Navarro argued that comparing the China threat today with the overinflated image of Japan as an unstoppable economic competitor in the 1980s is fallacious because Japan is an “island nation with very little territory and virtually no energy resources,” a situation entirely different from China’s vast size, huge population, and abundant resources.

“Japan was able to harness the labor and resources of Southeast Asia, and for a brief, shining moment it was a miracle,” he recalled. “What happened was simply that the dragons Japan was relying upon grew up around it and became economies of their own – Taiwan, Singapore, Hong Kong, others. Soon Japan basically saw the rising sun begin to set on their miracle.”

“China is a totally different entity,” he proposed. “It’s roughly the same size as the United States in land mass. It has five times as many people. It’s blessed with substantial energy resources. It has a lot of the key raw materials that are needed for these industries of the future, so it’s positioned well there. It’s not going to fall to the same fate as Japan.”

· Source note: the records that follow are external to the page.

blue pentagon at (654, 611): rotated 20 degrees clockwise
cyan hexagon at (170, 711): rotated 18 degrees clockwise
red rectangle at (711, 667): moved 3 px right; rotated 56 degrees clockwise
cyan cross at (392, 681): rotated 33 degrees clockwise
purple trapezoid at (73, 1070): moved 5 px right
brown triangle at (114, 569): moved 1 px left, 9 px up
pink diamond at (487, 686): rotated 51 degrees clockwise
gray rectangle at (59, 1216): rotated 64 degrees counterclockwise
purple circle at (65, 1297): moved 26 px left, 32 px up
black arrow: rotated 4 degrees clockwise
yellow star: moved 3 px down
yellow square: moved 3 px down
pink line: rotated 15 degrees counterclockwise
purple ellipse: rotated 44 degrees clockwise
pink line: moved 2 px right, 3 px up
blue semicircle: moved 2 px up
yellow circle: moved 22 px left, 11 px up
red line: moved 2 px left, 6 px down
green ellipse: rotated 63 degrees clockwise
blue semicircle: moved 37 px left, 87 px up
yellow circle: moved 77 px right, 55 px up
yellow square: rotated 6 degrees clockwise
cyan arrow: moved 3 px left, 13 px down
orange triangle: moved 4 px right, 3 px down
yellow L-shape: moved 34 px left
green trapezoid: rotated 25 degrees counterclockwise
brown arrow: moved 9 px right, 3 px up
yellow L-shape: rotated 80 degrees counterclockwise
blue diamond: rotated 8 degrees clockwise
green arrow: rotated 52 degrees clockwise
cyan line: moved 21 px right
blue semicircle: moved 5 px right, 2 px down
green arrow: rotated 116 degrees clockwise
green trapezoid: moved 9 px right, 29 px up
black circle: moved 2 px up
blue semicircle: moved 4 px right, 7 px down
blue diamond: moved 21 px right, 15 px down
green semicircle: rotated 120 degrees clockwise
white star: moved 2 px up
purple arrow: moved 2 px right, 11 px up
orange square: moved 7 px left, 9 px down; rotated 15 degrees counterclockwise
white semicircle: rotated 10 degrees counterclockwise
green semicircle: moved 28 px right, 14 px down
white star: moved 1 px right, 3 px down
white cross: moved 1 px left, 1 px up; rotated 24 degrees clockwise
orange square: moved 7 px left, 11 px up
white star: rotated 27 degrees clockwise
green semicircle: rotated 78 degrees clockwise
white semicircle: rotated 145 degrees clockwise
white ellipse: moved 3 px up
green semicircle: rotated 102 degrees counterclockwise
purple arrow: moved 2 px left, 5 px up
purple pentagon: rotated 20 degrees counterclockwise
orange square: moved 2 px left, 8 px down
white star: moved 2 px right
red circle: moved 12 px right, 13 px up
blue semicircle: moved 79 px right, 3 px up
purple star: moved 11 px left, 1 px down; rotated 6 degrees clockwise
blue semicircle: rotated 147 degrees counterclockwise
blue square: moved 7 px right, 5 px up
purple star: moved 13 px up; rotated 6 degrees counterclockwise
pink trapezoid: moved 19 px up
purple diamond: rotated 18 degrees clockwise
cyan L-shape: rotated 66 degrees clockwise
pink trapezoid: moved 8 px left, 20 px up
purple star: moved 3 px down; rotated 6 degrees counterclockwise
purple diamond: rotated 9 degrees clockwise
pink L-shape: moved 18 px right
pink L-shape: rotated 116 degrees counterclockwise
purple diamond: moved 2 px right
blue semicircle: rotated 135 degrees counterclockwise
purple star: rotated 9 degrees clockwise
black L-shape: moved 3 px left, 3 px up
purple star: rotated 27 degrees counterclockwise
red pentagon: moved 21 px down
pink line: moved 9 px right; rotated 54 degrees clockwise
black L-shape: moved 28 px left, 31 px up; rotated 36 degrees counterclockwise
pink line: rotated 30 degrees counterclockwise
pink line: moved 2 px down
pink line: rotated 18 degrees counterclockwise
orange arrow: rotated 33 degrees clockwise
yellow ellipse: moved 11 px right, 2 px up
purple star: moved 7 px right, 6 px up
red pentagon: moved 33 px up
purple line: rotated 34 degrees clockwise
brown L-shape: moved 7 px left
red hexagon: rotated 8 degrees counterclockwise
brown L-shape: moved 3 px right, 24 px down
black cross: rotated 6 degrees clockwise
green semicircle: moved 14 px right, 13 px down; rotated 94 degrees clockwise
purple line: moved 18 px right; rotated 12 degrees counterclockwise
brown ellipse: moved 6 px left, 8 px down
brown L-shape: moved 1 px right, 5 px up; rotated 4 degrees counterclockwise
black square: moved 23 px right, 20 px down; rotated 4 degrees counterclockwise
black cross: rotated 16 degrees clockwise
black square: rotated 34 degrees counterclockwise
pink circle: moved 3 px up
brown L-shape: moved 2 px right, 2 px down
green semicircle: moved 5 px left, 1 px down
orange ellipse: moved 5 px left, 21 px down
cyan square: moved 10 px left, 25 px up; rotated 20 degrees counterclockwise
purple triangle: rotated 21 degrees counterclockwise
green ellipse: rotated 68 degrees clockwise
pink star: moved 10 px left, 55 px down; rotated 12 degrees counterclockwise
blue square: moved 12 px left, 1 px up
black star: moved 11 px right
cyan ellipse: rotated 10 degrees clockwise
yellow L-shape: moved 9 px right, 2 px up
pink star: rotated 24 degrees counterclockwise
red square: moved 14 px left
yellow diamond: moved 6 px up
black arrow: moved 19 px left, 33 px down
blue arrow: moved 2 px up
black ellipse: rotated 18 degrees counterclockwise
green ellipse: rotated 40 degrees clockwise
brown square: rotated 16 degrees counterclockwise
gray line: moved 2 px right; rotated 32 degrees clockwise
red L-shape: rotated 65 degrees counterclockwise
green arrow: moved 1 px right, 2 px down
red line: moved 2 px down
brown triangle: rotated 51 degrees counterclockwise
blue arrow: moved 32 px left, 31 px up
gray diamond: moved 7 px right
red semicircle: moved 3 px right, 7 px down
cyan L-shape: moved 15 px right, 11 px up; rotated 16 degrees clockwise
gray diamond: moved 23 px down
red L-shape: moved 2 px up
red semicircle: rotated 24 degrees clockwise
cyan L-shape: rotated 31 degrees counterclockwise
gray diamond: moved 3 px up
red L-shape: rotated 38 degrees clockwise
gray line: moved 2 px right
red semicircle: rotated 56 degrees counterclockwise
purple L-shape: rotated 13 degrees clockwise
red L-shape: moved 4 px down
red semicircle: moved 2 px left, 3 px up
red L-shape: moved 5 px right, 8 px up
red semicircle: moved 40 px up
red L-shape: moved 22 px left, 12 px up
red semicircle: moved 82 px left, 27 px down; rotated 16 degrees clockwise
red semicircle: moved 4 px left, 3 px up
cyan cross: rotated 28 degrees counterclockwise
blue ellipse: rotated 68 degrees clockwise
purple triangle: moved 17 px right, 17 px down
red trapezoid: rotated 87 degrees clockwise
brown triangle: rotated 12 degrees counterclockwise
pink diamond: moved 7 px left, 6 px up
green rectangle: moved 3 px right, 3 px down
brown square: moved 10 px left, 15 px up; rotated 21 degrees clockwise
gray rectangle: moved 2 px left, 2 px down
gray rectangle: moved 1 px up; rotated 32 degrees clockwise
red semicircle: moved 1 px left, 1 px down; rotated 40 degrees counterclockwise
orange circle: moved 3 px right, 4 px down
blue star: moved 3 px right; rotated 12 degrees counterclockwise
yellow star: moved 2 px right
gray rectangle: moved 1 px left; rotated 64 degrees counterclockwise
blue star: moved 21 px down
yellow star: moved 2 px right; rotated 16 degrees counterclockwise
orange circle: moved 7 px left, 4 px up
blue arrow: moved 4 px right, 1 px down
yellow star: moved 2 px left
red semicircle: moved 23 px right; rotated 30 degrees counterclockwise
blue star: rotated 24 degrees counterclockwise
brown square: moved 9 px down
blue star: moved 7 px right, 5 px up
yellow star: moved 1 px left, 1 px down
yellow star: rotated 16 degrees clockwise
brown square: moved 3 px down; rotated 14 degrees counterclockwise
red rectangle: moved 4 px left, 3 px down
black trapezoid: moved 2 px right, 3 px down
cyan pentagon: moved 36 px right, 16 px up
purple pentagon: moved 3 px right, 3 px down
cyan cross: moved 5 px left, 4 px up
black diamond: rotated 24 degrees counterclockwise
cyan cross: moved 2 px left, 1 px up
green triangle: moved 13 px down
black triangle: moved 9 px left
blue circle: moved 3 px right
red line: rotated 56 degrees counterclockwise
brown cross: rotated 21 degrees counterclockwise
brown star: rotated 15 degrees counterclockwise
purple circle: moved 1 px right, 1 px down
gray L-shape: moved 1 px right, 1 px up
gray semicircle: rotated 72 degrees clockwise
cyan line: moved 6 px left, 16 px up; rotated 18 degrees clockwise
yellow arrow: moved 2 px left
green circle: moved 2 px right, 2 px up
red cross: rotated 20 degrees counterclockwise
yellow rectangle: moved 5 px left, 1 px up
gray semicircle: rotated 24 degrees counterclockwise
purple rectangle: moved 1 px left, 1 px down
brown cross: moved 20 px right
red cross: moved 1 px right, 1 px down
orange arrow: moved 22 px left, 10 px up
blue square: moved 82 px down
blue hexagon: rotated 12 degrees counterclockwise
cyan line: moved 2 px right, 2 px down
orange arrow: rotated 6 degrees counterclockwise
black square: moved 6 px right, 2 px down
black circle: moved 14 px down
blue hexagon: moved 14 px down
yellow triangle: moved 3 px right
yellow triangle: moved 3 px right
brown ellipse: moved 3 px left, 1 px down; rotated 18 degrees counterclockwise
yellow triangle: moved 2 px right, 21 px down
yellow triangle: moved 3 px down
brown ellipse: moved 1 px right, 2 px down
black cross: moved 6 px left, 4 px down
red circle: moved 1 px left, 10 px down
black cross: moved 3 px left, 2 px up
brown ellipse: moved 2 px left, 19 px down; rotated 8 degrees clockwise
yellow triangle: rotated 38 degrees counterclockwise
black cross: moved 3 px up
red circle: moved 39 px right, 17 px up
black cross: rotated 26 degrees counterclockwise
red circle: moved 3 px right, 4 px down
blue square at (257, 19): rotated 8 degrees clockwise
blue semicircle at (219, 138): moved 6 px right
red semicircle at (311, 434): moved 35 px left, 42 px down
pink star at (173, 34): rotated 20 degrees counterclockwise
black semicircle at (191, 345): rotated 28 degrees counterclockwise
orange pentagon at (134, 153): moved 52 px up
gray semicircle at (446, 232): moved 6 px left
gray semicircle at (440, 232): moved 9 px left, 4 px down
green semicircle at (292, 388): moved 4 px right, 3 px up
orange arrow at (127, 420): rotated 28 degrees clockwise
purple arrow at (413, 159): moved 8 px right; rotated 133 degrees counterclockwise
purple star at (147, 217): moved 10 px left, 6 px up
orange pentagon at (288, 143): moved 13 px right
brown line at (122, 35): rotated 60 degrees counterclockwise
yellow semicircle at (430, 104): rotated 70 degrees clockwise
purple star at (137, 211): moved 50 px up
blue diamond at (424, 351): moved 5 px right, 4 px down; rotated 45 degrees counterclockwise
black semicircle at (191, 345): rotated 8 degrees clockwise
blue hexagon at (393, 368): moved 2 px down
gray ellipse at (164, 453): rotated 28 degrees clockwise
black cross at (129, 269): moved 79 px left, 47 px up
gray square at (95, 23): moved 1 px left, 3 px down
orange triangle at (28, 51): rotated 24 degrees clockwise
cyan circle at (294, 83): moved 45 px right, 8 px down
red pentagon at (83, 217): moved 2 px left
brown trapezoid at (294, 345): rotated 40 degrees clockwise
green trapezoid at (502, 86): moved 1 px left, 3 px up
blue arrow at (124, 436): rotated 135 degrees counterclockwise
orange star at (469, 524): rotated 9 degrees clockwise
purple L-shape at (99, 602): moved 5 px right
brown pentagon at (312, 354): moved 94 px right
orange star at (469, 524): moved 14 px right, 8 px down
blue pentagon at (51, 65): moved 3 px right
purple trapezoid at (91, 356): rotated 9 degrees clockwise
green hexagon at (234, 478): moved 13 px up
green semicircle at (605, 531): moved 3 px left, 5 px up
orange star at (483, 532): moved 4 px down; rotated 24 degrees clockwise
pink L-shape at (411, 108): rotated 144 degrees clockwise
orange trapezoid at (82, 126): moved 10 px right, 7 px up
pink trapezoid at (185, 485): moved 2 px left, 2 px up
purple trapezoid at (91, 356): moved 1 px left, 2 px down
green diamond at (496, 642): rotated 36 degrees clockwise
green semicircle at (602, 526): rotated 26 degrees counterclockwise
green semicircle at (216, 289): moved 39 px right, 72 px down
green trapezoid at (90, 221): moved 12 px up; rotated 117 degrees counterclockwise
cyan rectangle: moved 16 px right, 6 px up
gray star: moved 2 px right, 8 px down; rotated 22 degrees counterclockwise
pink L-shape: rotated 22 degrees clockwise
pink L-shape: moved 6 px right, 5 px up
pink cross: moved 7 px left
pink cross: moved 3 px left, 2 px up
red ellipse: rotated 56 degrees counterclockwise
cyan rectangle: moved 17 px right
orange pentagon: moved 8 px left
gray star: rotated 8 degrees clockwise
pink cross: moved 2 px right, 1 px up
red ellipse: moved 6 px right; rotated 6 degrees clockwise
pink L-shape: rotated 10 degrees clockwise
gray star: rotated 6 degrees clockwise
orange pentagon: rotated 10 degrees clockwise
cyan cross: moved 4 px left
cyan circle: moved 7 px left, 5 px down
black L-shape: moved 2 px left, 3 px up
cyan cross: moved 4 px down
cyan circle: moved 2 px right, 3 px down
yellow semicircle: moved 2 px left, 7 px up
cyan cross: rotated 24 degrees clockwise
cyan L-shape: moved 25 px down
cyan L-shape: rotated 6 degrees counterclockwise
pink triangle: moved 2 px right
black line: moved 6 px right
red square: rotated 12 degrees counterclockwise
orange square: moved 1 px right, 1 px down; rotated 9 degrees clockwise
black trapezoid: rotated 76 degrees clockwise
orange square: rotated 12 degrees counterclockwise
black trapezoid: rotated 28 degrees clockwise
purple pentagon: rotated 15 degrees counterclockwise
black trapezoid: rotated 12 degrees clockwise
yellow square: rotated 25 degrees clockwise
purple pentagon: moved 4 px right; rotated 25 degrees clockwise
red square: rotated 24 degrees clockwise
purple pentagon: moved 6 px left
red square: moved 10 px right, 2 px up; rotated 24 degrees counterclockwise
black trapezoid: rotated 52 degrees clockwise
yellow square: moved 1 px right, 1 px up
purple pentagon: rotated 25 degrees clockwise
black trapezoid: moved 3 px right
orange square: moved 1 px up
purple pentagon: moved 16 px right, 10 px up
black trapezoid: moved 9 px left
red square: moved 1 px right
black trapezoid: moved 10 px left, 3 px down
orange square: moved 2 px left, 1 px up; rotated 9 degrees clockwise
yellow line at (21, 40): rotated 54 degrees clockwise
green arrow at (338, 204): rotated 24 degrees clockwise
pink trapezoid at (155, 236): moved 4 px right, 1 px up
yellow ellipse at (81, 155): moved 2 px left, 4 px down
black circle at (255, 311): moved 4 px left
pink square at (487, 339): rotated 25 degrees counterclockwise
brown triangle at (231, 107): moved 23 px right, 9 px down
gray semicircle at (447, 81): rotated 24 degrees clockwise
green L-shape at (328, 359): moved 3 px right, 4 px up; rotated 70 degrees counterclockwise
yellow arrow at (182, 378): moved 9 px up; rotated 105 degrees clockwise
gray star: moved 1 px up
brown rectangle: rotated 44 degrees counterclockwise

“This is going to be a long run marathon,” Navarro anticipated, referring to Michael Pillsbury’s book The Hundred-Year Marathon: China’s Secret Strategy to Replace America as the Global Superpower.  

“China has gotten to the point where they’re industrialized, they’ve taken enough technology from us so that they’re a near-peer military competitor, so your children and their children are going to be engaged in this rivalry,” he said. “The only question is whether it can be peaceful and prosperous.”

“President Donald J. Trump thinks that the best way to make this a prosperous relationship, and a peaceful one, is to make it a fair and balanced one. We can’t keep letting China exploit the United States. We can’t let China keep transferring massive amounts of our wealth, factories, and jobs through these unfair trade practices they engage in. This is what these actions ultimately are about,” Navarro concluded.